Hubungan keluarga yang dimiliki Anwar Usman kata Bivitri memiliki benturan dengan pihak yang akan diuntungkan langsung saat putusan tersebut keluar. Pasalnya, saat ini satu-satunya kandidat bakal calon wakil presiden yang akan berlaga di Pilpres 2024 dan berusia di bawah 40 tahun hanya Gibran Rakabuming Raka, yang merupakan putra Jokowi.
“Jadi benturan kepentingannya luar biasa tinggi sebenarnya. secara etik seharusnya dia (Anwar) mundur,” ujar Bivitri lagi..
Kemudian, indikasi ketiga, beberapa waktu lalu Anwar pun sempat mengatakan bahwa saat ini merupakan gilirannya anak muda memimpin. Hal itu tak etis lantaran disampaikan Ketua MK saat menghadiri diskusi di sebuah kampus, di tengah kemelut gugatan batas usia capres dan cawapres.
“Itu melanggar kode etik karena menurut etik tidak boleh seorang hakim berkomentar apapun mengenai kasus yang mereka sedang hadapi,” kata Bivitri.
Kemudian indikasi terakhir, terdapat kabar penundaan putusan. Bivitri mengatakan, hal tersebut telah terverifikasi oleh investigasi yang dilakukan sejumlah media beberapa waktu lalu.
“Jadi empat indikasi itu mengantarkan saya pada prediksi bahwa sangat mungkin akan dikabulkan (pada sidang putusan) hari Senin,” katanya.
Uji Materi yang sedang bergulir di MK saat ini meminta ada perubahan atas pasal batas usia capres dan cawapres minimal 40 tahun yang diatur dalam pasal 169 huruf q Undang-Undang Nomor 7 tahun 2017 tentang pemilu. Dalam gugatan perkara 29/PUU-XXI/2023 yang diajukan pada 9 Maret 2023 itu, PSI meminta MK menurunkan usia capres menjadi 35 tahun.
Selanjutnya pada perkara nomor 51/PUU-XXI/2023 yang diajukan Partai Garuda, terdapat penambahan frasa pengalaman sebagai penyelenggara negara. Penambahan frasa ini diminta dapat menjadi syarat alternatif selain usia minimum 40 tahun. Garuda merupakan salah satu partai yang telah menyatakan dukungan untuk Prabowo di pilpres.

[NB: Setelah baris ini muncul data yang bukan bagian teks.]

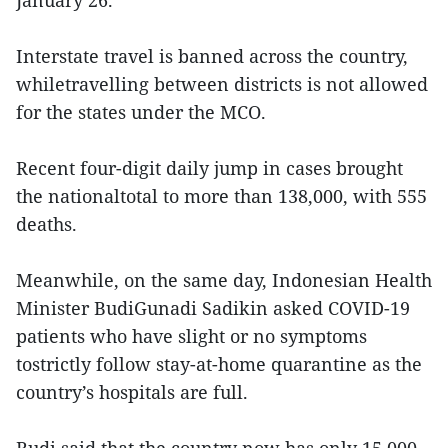
January 26.
Interstate travel is banned across the country,
whiletravelling between districts is not allowed
for the states under the MCO.
Recent four-digit daily jump in cases brought
the nationaltotal to more than 138,000, with 555
deaths.
Meanwhile, on the same day, Indonesian Health
Minister BudiGunadi Sadikin asked COVID-19
patients who have slight or no symptoms
tostrictly follow stay-at-home quarantine as the
country’s hospitals are full.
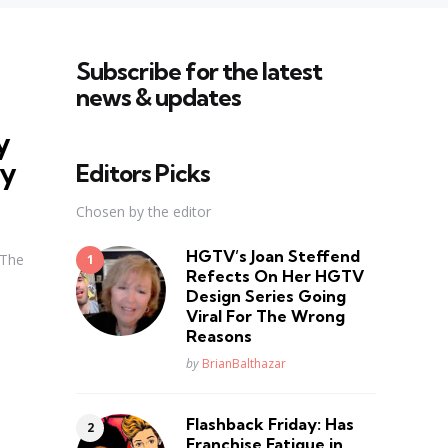
Subscribe for the latest
news & updates
y
ly
Editors Picks
Chosen by the editor
HGTV’s Joan Steffend
 The
Refects On Her HGTV
Design Series Going
Viral For The Wrong
Reasons
Posted
by
BrianBalthazar
Flashback Friday: Has
Franchise Fatique in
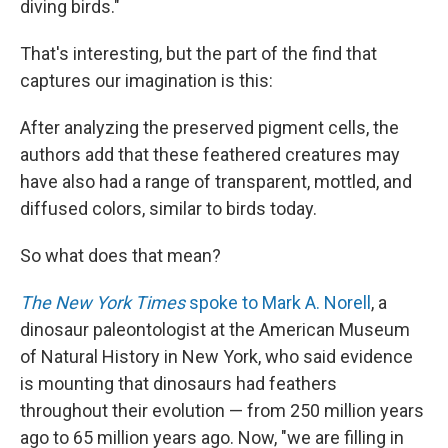
diving birds."
That's interesting, but the part of the find that
captures our imagination is this:
After analyzing the preserved pigment cells, the
authors add that these feathered creatures may
have also had a range of transparent, mottled, and
diffused colors, similar to birds today.
So what does that mean?
The New York Times
spoke to Mark A. Norell
, a
dinosaur paleontologist at the American Museum
of Natural History in New York, who said evidence
is mounting that dinosaurs had feathers
throughout their evolution — from 250 million years
ago to 65 million years ago. Now, "we are filling in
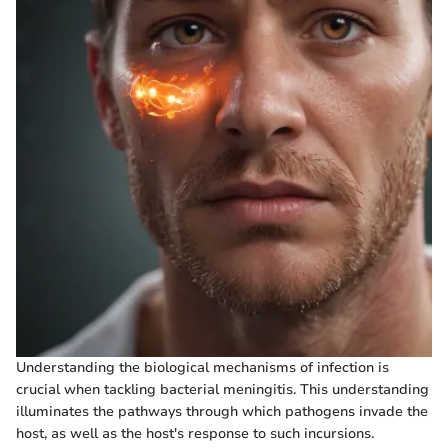
Understanding the biological mechanisms of infection is
crucial when tackling bacterial meningitis. This understanding
illuminates the pathways through which pathogens invade the
host, as well as the host's response to such incursions.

Gugatan lain dengan perkara yang sama teregister dengan perkara nomor 55/PUU-XXI/2023 yang diajukan dua kader Gerindra yakni Wali Kota Bukittinggi Erman Safar dan Wakil Bupati Lampung Selatan Pandu Kesuma Dewangsa. Gugatan itu mengajukan petitum yang sama dengan Garuda yaitu penambahan frasa.
Dilansir dari laman resminya, sepanjang tahun 2023 MK telah menerima 27 permohonan terkait Pengujian Materiil Undang-Undang Nomor 7 Tahun 2017 tentang Pemilihan Umum. Permohonan terakhir yang diajukan kepada MK terjadi pada 18 September 2023 lalu oleh Gugum Ridho Putra. Namun pada Senin pekan depan, MK hanya akan membacakan putusan untuk 7 perkara.